I want to emphasize the importance of action. You have heard it said, “Knowledge is power.” I disagree with that. Knowledge is not power, but merely potential power. Knowledge becomes powerful when it is acted upon. You could have all the knowledge in the world, but if you don’t put it into action, it is useless.
So, each of us must pursue educational and societal programs that broaden our boundaries and experiences of the “other.” As we have more personalized interactions with members of different groups and engage in activities to achieve common goals, we redefine group boundaries to be more inclusive. Any time we can alter who is a “we” and who is a “they,” we increase feelings of empathy and reduce the likelihood of victimization.
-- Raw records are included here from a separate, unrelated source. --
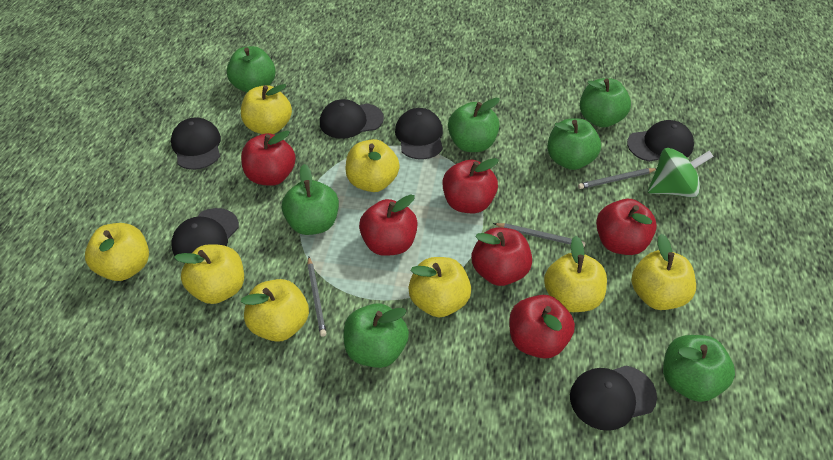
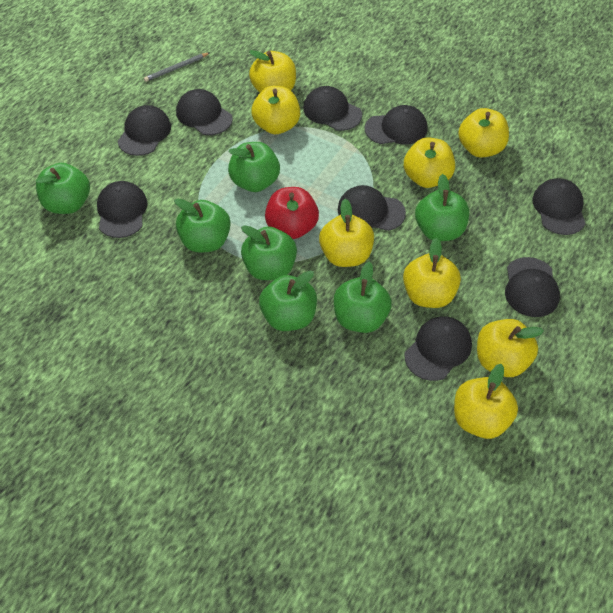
black cap: 6 -> 9
green spinning top: 1 -> 0
grey pencil: 3 -> 1
red apple: 6 -> 1

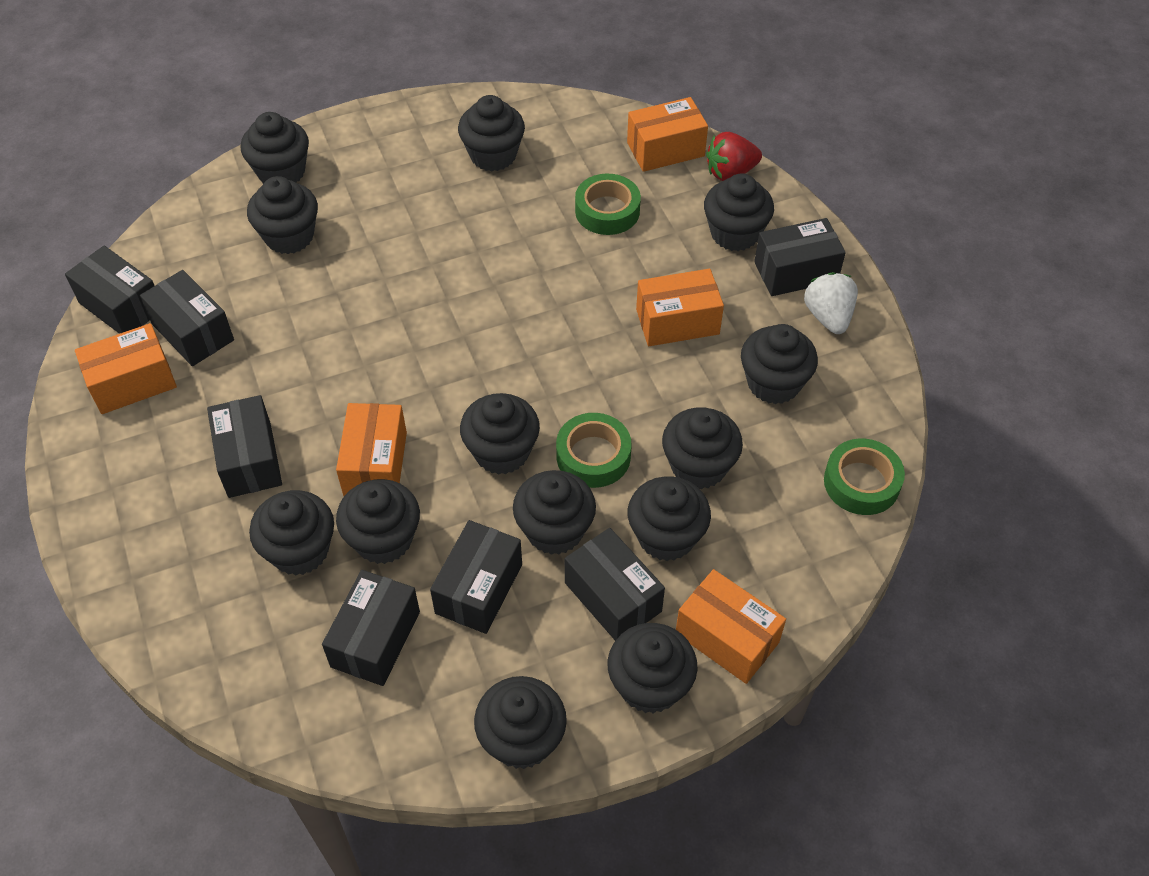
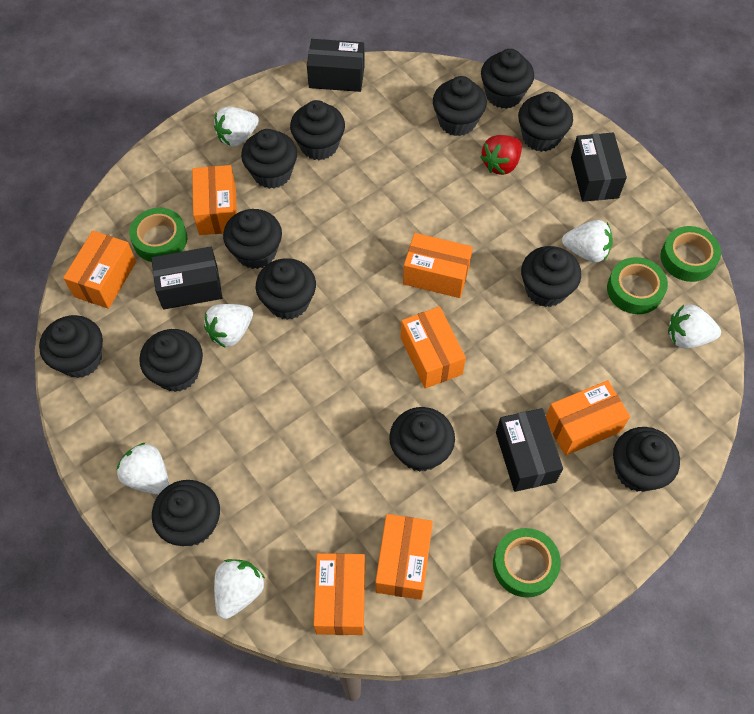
black box: 7 -> 4
green tape: 3 -> 4
orange box: 5 -> 7
white strawberry: 1 -> 6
The pressures to conform and do nothing are real. People will tell you that you’re pursuing an impossible dream. But, while the limits of human action are real, so are the possibilities.
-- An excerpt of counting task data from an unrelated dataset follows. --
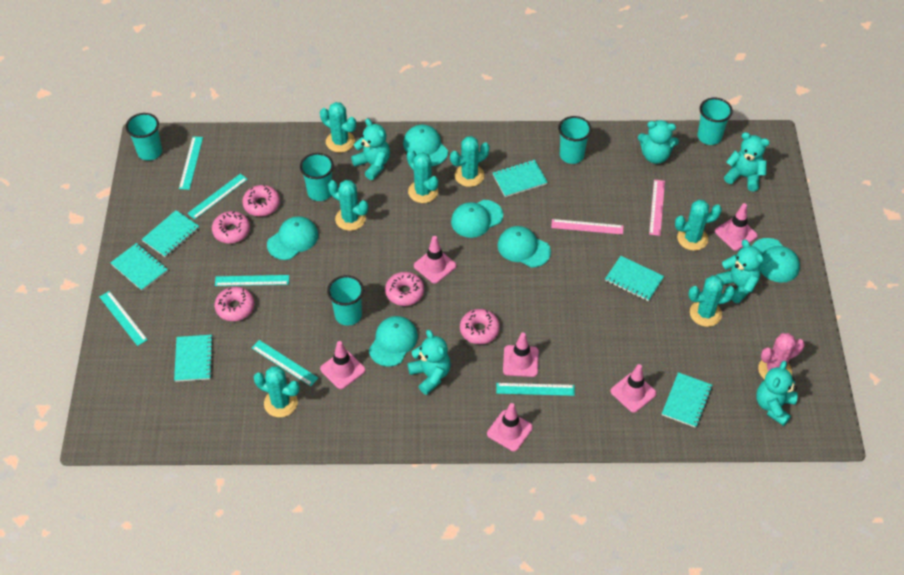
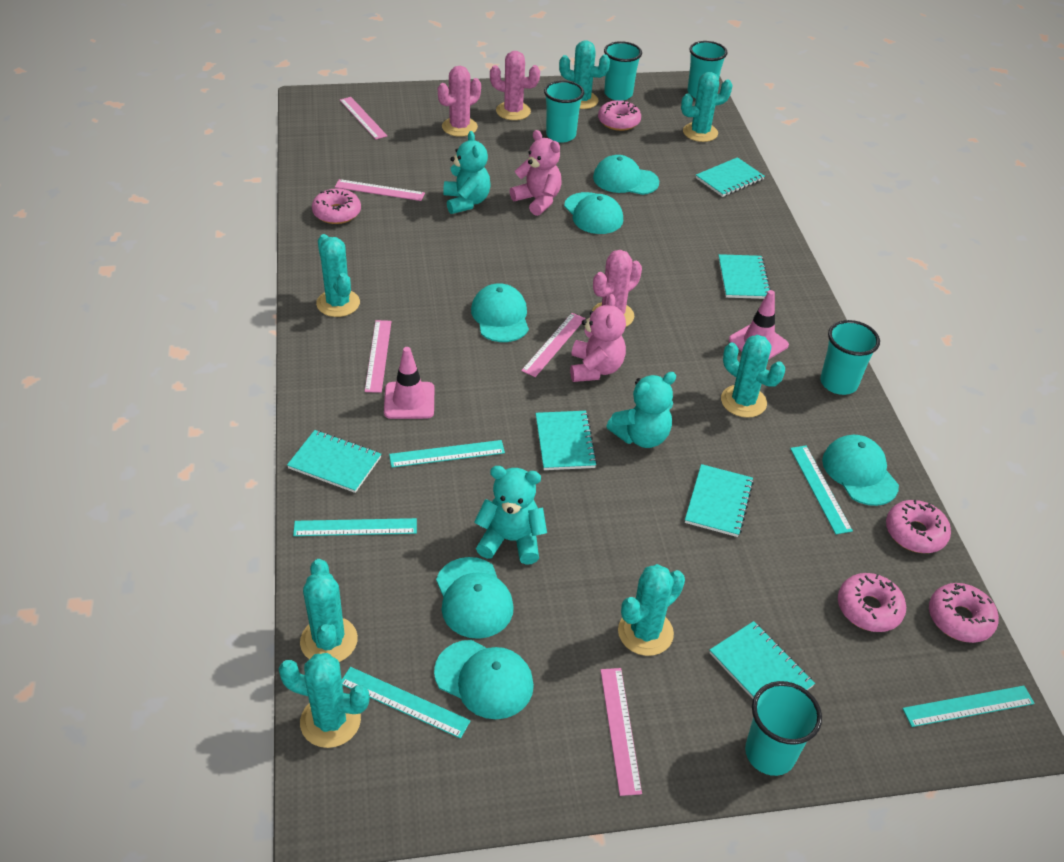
pink cactus: 1 -> 3
pink ruler: 2 -> 5
pink teddy bear: 0 -> 2
pink traffic cone: 6 -> 2
turquoise ruler: 6 -> 5
turquoise teddy bear: 6 -> 3

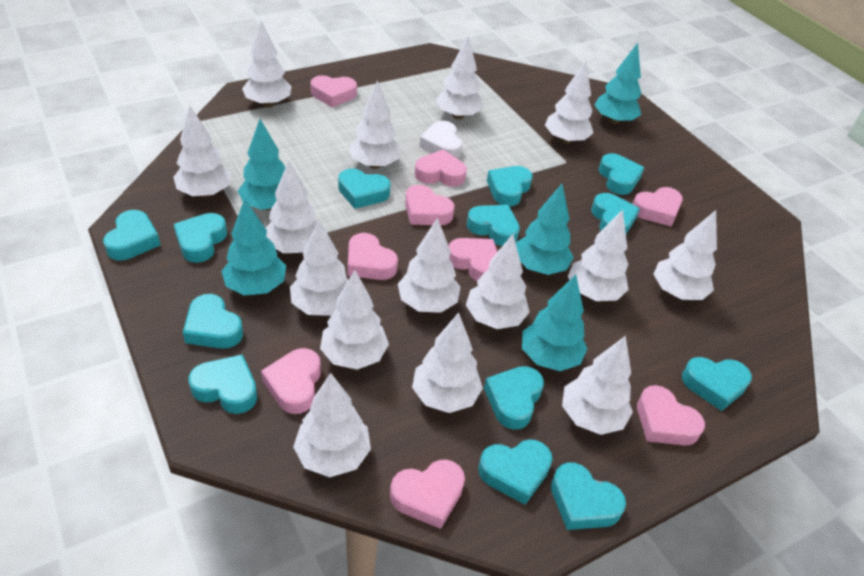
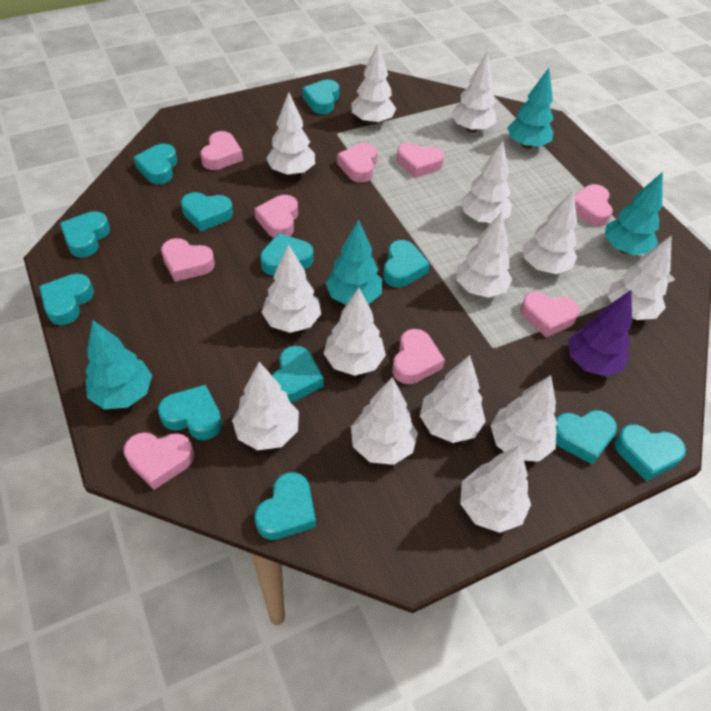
purple tree: 0 -> 1
turquoise heart: 13 -> 12
turquoise tree: 5 -> 4
white heart: 1 -> 0
white tree: 15 -> 14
A fundamental assumption of social science is that things need not be necessarily the way they are. Things can be different. However, no strategy for change will be effective unless we organize and fight for its implementation. Fredrick Douglass’ 1853 admonition remains true: “If there is no struggle, there is no progress…Power concedes nothing without a demand; it never did, and it never will.”
We are fortunate in this country to possess the democratic rights to speak, protest, organize and vote. We must use these rights today and in the future to prevent genocide and reduce the casualties of such crimes against humanity. We can learn from history and are not doomed to repeat it.
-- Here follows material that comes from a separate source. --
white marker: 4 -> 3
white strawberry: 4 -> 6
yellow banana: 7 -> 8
Of course, making major social change is always likely to seem an unrealistic goal. But, as history demonstrates, people have been able to bring about major change through collective action and persistence. These acts of courage always involve some degree of risk, but the hope is to build a better future for everyone.
Ghandi encourages us to “be the change that we wish to see in the world.” Stand up, speak out, take the first step or join others who are already marching for justice. Together, we stand up for truth. Together, we stand up for justice. Together, we have the power to make a difference and to stop and prevent genocide. The journey for humanity does not end today but continues anew. And, as the anthropologist Margaret Mead reminds us, “Never doubt that a small group of thoughtful, committed individuals can change the world; indeed, it is the only thing that ever has.”